» **Exercise directions**: Each record below is to be copied word for word, with pictures removed.

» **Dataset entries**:
◆ ◆ ◆ ◆ ◆
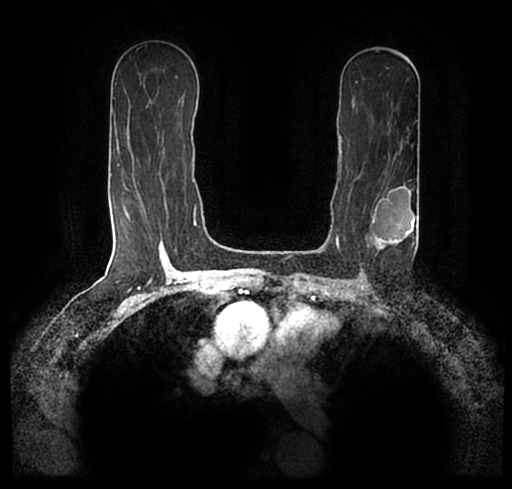
Breast MRI (dynamic contrast-enhanced), one axial slice; position 129 of 200 along the scan axis; cropped to one breast; dynamic contrast-enhanced series, time point 2 of 7 at this slice position (early post-contrast); 1.5 T; TE 2.2 ms, TR 4.6 ms; 512 × 489 image matrix, field of view 320 × 306 mm. Female patient.
Annotated regions visible in this slice (semi-automatically segmented with operator editing):
- enhancing-tissue mask used for the functional tumour volume (all voxels passing the contrast-enhancement thresholds inside the analysis volume; usually the tumour): bounding box <23,172,512,239> (left, top, right, bottom; pixels)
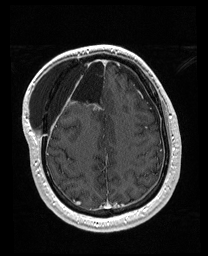
Brain MRI from a brain-tumour surgery series, one axial slice; T1-weighted post-contrast; 1 mm slice thickness; 208 × 256 image matrix. From the clinical record (not read from this slice): histopathology: Astrocytoma; WHO grade: 4; IDH mutation: yes.
Annotated regions visible in this slice (manually delineated by an expert):
- previous resection cavity: box from (x=56, y=57) to (x=106, y=101) px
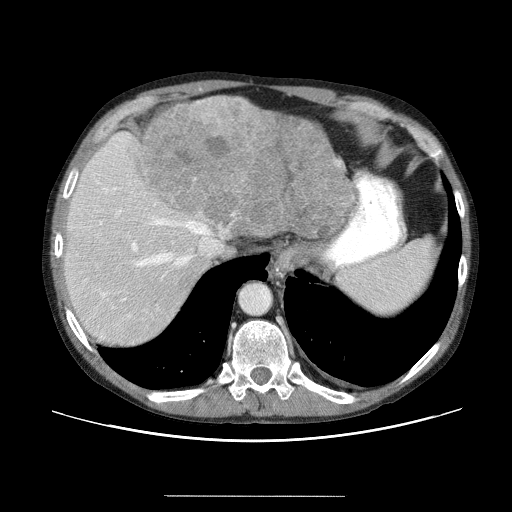
Contrast-enhanced abdominal CT (liver protocol), one axial slice. Slice 48 of 69 in the series (ordered by position). 120 kVp. Soft-tissue window (W 400 / L 40 HU). 512 × 512 image matrix. Case-level facts recorded for this patient, not image findings: diagnosis: hepatocellular carcinoma (patient treated with transarterial chemoembolisation; whether this scan precedes or follows treatment is not stated here); TNM stage (as recorded): Stage-IVB; Child-Pugh class: B; tumour differentiation: poorly differentiated.
Structures marked on this image (semi-automatic segmentation, software-assisted and operator-edited):
- liver parenchyma outside the tumour (the mass and vessels are separate outlines, so this box may not span the whole liver): bounding box [x1, y1, x2, y2] px = [62, 96, 346, 352]
- mass: [141, 96, 359, 249]
- portal vein: [99, 190, 221, 320]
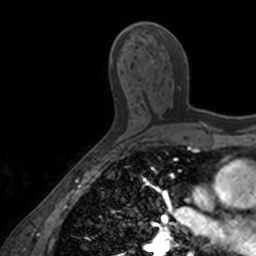
Breast MRI, one axial slice. Position 89 of 160 along the scan axis. Cropped to one breast. Dynamic contrast-enhanced series, time point 2 of 7 at this slice position (early post-contrast). 3 T. TE 1.7 ms, TR 4 ms. 1 mm slice thickness. 256 × 256 image matrix, field of view 171 × 171 mm. Female patient.
Outlined on this slice (semi-automatically segmented with operator editing):
- enhancing-tissue mask used for the functional tumour volume (all voxels passing the contrast-enhancement thresholds inside the analysis volume; usually the tumour): bounding box [x1, y1, x2, y2] px = [183, 60, 189, 110]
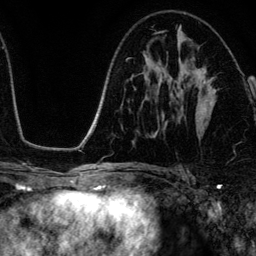
Breast MRI (dynamic contrast-enhanced), one axial slice. Position 71 of 134 along the scan axis. Cropped to one breast. Dynamic contrast-enhanced series, time point 2 of 6 at this slice position (early post-contrast). 3 T. TE 4.2 ms, TR 7.9 ms. 1.2 mm slice thickness. 256 × 256 image matrix. Female patient.
Annotated regions visible in this slice (semi-automatic segmentation, software-assisted and operator-edited):
- enhancing-tissue mask used for the functional tumour volume (all voxels passing the contrast-enhancement thresholds inside the analysis volume; usually the tumour): bounding box (x1, y1, x2, y2) in pixels: (179, 68, 217, 106)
◆ ◆ ◆ ◆ ◆
» **Answer section**:
Breast MRI (dynamic contrast-enhanced), one axial slice; position 129 of 200 along the scan axis; cropped to one breast; dynamic contrast-enhanced series, time point 2 of 7 at this slice position (early post-contrast); 1.5 T; TE 2.2 ms, TR 4.6 ms; 512 × 489 image matrix, field of view 320 × 306 mm. Female patient.
Annotated regions visible in this slice (semi-automatically segmented with operator editing):
- enhancing-tissue mask used for the functional tumour volume (all voxels passing the contrast-enhancement thresholds inside the analysis volume; usually the tumour): bounding box <23,172,512,239> (left, top, right, bottom; pixels)
Brain MRI from a brain-tumour surgery series, one axial slice; T1-weighted post-contrast; 1 mm slice thickness; 208 × 256 image matrix. From the clinical record (not read from this slice): histopathology: Astrocytoma; WHO grade: 4; IDH mutation: yes.
Annotated regions visible in this slice (manually delineated by an expert):
- previous resection cavity: box from (x=56, y=57) to (x=106, y=101) px
Contrast-enhanced abdominal CT (liver protocol), one axial slice. Slice 48 of 69 in the series (ordered by position). 120 kVp. Soft-tissue window (W 400 / L 40 HU). 512 × 512 image matrix. Case-level facts recorded for this patient, not image findings: diagnosis: hepatocellular carcinoma (patient treated with transarterial chemoembolisation; whether this scan precedes or follows treatment is not stated here); TNM stage (as recorded): Stage-IVB; Child-Pugh class: B; tumour differentiation: poorly differentiated.
Structures marked on this image (semi-automatic segmentation, software-assisted and operator-edited):
- liver parenchyma outside the tumour (the mass and vessels are separate outlines, so this box may not span the whole liver): bounding box [x1, y1, x2, y2] px = [62, 96, 346, 352]
- mass: [141, 96, 359, 249]
- portal vein: [99, 190, 221, 320]
Breast MRI, one axial slice. Position 89 of 160 along the scan axis. Cropped to one breast. Dynamic contrast-enhanced series, time point 2 of 7 at this slice position (early post-contrast). 3 T. TE 1.7 ms, TR 4 ms. 1 mm slice thickness. 256 × 256 image matrix, field of view 171 × 171 mm. Female patient.
Outlined on this slice (semi-automatically segmented with operator editing):
- enhancing-tissue mask used for the functional tumour volume (all voxels passing the contrast-enhancement thresholds inside the analysis volume; usually the tumour): bounding box [x1, y1, x2, y2] px = [183, 60, 189, 110]
Breast MRI (dynamic contrast-enhanced), one axial slice. Position 71 of 134 along the scan axis. Cropped to one breast. Dynamic contrast-enhanced series, time point 2 of 6 at this slice position (early post-contrast). 3 T. TE 4.2 ms, TR 7.9 ms. 1.2 mm slice thickness. 256 × 256 image matrix. Female patient.
Annotated regions visible in this slice (semi-automatic segmentation, software-assisted and operator-edited):
- enhancing-tissue mask used for the functional tumour volume (all voxels passing the contrast-enhancement thresholds inside the analysis volume; usually the tumour): bounding box (x1, y1, x2, y2) in pixels: (179, 68, 217, 106)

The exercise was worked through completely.